#### DATASET EXCERPTS
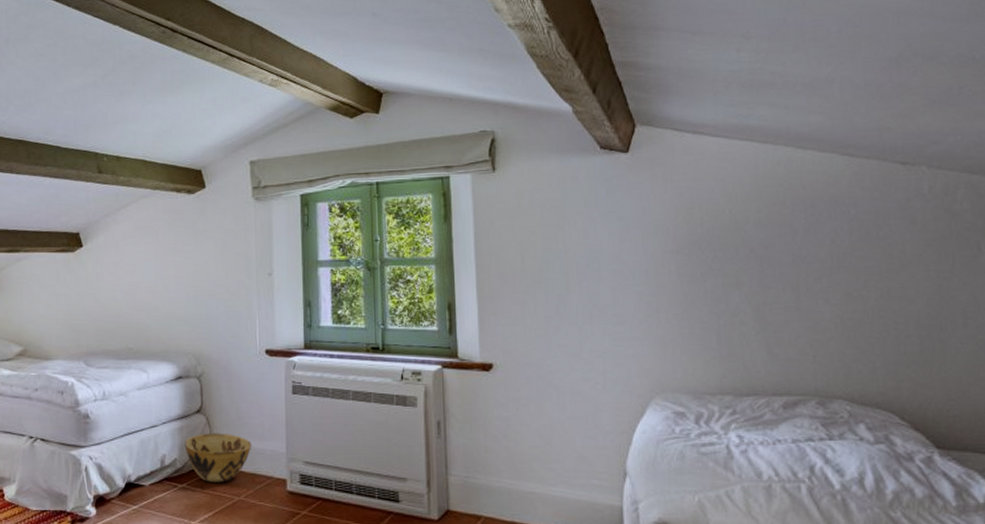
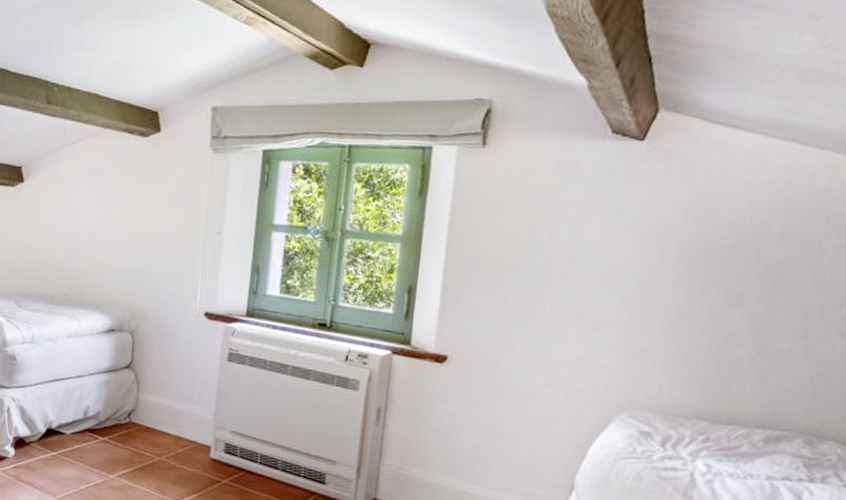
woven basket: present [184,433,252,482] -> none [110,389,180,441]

--

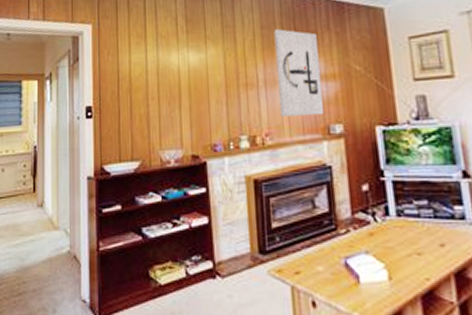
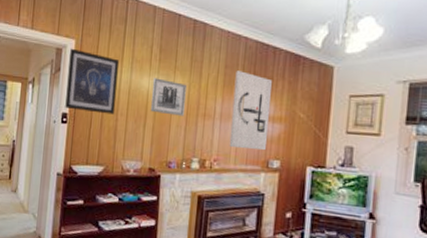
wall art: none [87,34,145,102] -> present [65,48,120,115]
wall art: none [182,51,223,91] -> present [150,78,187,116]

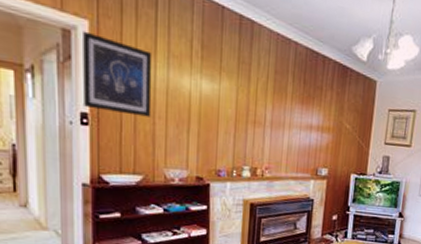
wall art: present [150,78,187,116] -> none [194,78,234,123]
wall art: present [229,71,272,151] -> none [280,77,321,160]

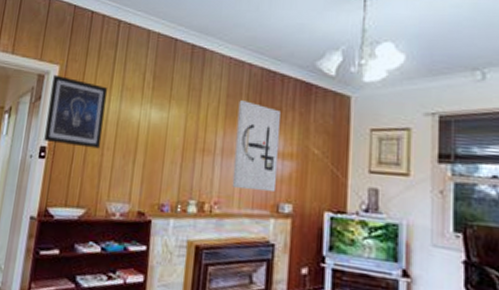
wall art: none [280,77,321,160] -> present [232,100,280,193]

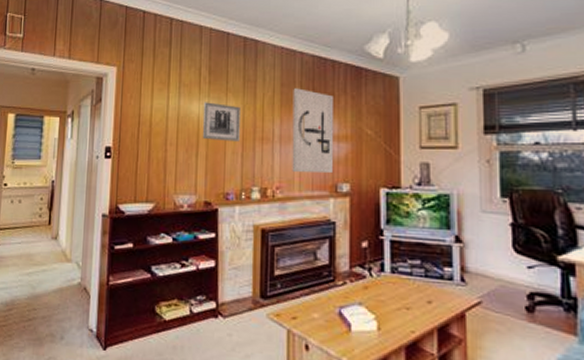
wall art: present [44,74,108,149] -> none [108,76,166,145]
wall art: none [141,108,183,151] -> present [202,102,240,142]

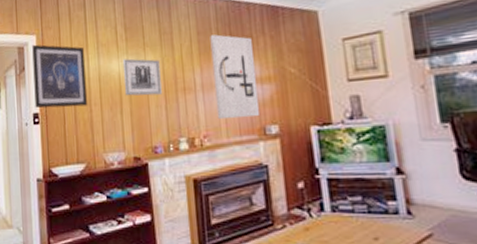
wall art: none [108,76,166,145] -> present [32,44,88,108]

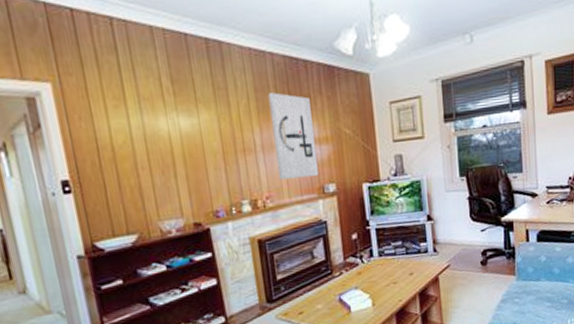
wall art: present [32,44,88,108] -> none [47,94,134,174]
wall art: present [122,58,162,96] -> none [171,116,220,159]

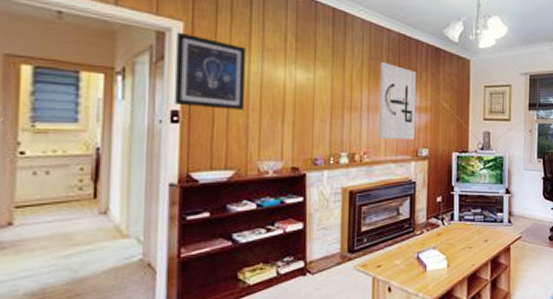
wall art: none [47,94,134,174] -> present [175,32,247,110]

#### PROBLEM REQUIREMENTS
Copy out exactly the lines above beginning with the line that contains "wall art: present [150,78,187,116]" and finishing with the line that contains "wall art: none [47,94,134,174]", including both; leave the pictures out.

#### REPLY TO THE TASK
wall art: present [150,78,187,116] -> none [194,78,234,123]
wall art: present [229,71,272,151] -> none [280,77,321,160]

wall art: none [280,77,321,160] -> present [232,100,280,193]

wall art: present [44,74,108,149] -> none [108,76,166,145]
wall art: none [141,108,183,151] -> present [202,102,240,142]

wall art: none [108,76,166,145] -> present [32,44,88,108]

wall art: present [32,44,88,108] -> none [47,94,134,174]
wall art: present [122,58,162,96] -> none [171,116,220,159]

wall art: none [47,94,134,174] -> present [175,32,247,110]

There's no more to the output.